The third-floor gymnasium of the Health and Wellness Center will reopen this week after water damage forced officials to replace the flooring. The fourth floor, which also sustained damages, will be replaced in December but will remain open until then.
On Aug. 28, students playing soccer in the fourth-floor gymnasium inadvertently hit a sprinkler with the ball during the course of a game. It prompted the 20 other sprinkler fixtures on the ceiling to spray water for 20 minutes. The gym floor was covered with an inch of water that began to seep down to the third floor, where it caused the most significant damage.
“Almost immediately after the leak occurred, the floor boards began to (curl) and then buckle,” said Tony Vecchione, assistant athletics director for facilities and operations. “The damage progressively got worse as things started to dry. We could never really know how bad it was or when it would happen again. This is why we decided to replace the floor.”
Officials opted to work on the third floor first because conditions were worse there.
The preliminary work began on the floor during the last week of September and was completed Oct. 17. The gymnasium was used that day. A final coat of finish was applied the next day, forcing the third floor to close again. The finish must dry for at least a week before the floor can operate, and Vecchione said the floor should open midweek.
Fourth-floor re-paneling will begin Dec. 14 and will be completed by Jan. 12, when students return from winter break. Patches of the floor have already been temporarily replaced so the gym could be used while the third floor was being repaired.

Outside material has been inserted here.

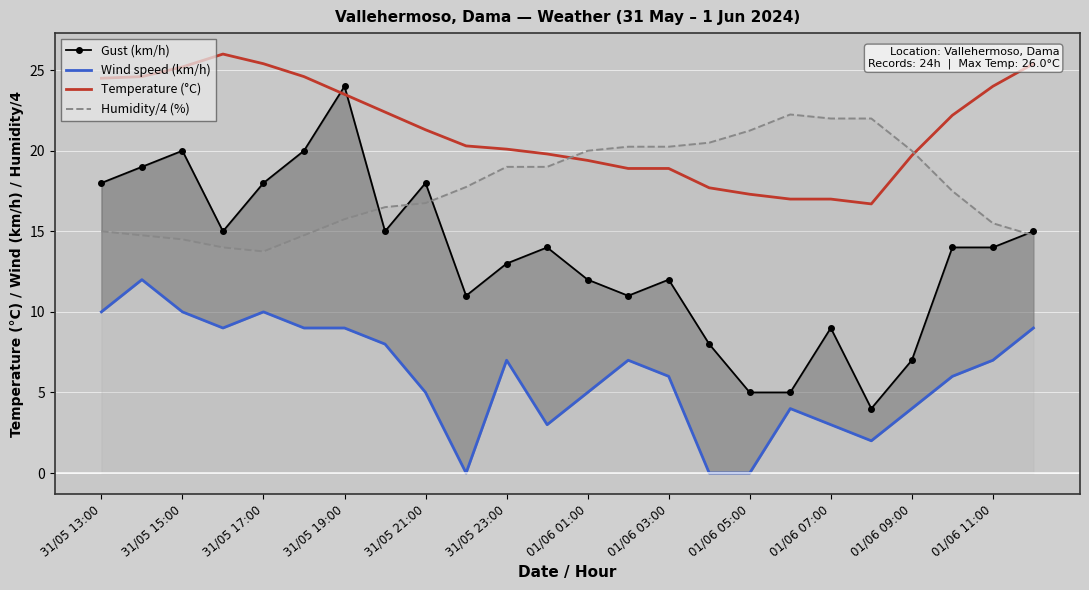

What position from the right is 31/05 13:00?

24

Both floors will be open and usable until the fourth floor shuts down for repairs in December.
Officials said in early September that preliminary cost assessment was about $240,000 and that all expenses were covered by insurance. Joseph Yohe, assistant director of risk management, was unavailable for comment this week.

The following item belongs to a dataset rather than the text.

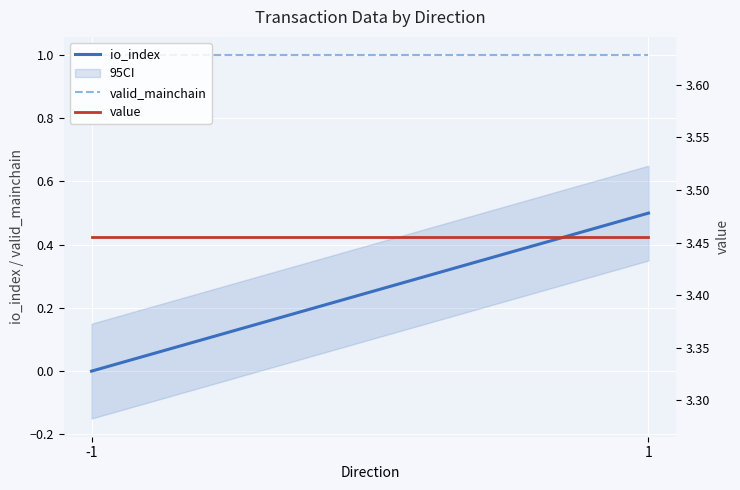

What is the highest value of the value series?

3.5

No wellness center programming or exercise science classes were canceled because of the third-floor closure. Students can also use the Smith Center gymnasium for free play from 10 p.m. to 1 a.m. on weeknights. Hours were not extended at the Smith Center when the water damage originally caused the Health and Wellness facilities to shut down in September.
The third and fourth floors are made up of basketball courts, which are also used for other sports.
Vecchione said he has received few complaints, but some students said they are frustrated by the wait for an open court at the Health and Wellness Center.
“The wait is long because there’s really only one court that we can actually play on,” sophomore Omar Griffin said.
Wellness center staff said they have not seen dramatic changes in wait times in the second-floor cardiovascular areas and weight rooms.
“Not many people asked about the closing of the third floor. If they did, I told them to go to the Smith Center,” said graduate assistant Brooke Bartels, a personal trainer.
Although Vecchione initially said that measures would not be taken to cover the sprinklers, officials have since decided to take precautions so that an incident like August’s does not happen again.
“We are not convinced that the cages (around the sprinklers) are good enough to prevent them from being hit. We’re considering putting up netting,” Vecchione said.
He added that students playing soccer pose the greatest threat to triggering the sprinklers again.